Directions: In the listing below, a line holding "cell phone: none" and a line holding "wall art: present [216,82,294,163]" mark the range. Retype both exactly, with all lines between them.

Source data:

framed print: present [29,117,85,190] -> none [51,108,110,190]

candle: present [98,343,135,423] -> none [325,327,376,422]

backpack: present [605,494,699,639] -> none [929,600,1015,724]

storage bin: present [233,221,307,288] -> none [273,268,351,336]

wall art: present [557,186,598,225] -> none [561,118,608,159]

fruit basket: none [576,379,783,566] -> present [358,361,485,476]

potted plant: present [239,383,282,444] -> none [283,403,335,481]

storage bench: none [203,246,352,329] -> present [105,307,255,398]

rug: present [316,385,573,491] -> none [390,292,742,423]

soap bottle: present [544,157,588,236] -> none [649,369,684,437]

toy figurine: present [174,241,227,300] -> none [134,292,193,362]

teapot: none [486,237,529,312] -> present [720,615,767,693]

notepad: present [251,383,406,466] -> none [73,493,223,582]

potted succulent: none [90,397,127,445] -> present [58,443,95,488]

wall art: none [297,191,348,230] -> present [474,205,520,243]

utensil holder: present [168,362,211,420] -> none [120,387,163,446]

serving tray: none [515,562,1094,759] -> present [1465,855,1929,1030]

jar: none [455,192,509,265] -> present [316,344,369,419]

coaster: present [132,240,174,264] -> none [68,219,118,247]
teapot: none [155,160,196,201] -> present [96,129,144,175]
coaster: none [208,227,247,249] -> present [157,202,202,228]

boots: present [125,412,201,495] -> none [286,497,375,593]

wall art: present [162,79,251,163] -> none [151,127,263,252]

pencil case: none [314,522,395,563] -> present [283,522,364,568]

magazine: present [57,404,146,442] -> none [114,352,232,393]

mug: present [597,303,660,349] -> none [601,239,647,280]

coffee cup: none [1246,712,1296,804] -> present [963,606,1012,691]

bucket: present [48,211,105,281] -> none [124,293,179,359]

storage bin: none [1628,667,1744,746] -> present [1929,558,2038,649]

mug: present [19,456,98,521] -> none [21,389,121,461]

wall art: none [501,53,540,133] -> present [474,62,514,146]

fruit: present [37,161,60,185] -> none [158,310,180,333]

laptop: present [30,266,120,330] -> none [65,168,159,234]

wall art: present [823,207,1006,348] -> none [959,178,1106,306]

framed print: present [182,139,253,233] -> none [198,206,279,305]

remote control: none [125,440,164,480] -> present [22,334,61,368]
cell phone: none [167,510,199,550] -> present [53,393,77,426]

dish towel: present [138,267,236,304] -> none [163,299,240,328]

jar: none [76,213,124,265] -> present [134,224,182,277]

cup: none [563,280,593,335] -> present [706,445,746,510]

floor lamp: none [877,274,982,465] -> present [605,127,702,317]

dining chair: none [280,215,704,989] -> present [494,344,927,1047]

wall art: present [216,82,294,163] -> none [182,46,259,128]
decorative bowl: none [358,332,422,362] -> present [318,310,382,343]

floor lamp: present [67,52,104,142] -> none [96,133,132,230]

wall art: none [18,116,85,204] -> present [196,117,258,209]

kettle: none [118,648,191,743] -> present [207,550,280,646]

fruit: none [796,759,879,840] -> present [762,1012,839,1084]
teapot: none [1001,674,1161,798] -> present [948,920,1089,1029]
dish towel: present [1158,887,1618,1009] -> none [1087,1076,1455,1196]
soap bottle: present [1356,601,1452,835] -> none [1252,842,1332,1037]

Final answer:
cell phone: none [167,510,199,550] -> present [53,393,77,426]

dish towel: present [138,267,236,304] -> none [163,299,240,328]

jar: none [76,213,124,265] -> present [134,224,182,277]

cup: none [563,280,593,335] -> present [706,445,746,510]

floor lamp: none [877,274,982,465] -> present [605,127,702,317]

dining chair: none [280,215,704,989] -> present [494,344,927,1047]

wall art: present [216,82,294,163] -> none [182,46,259,128]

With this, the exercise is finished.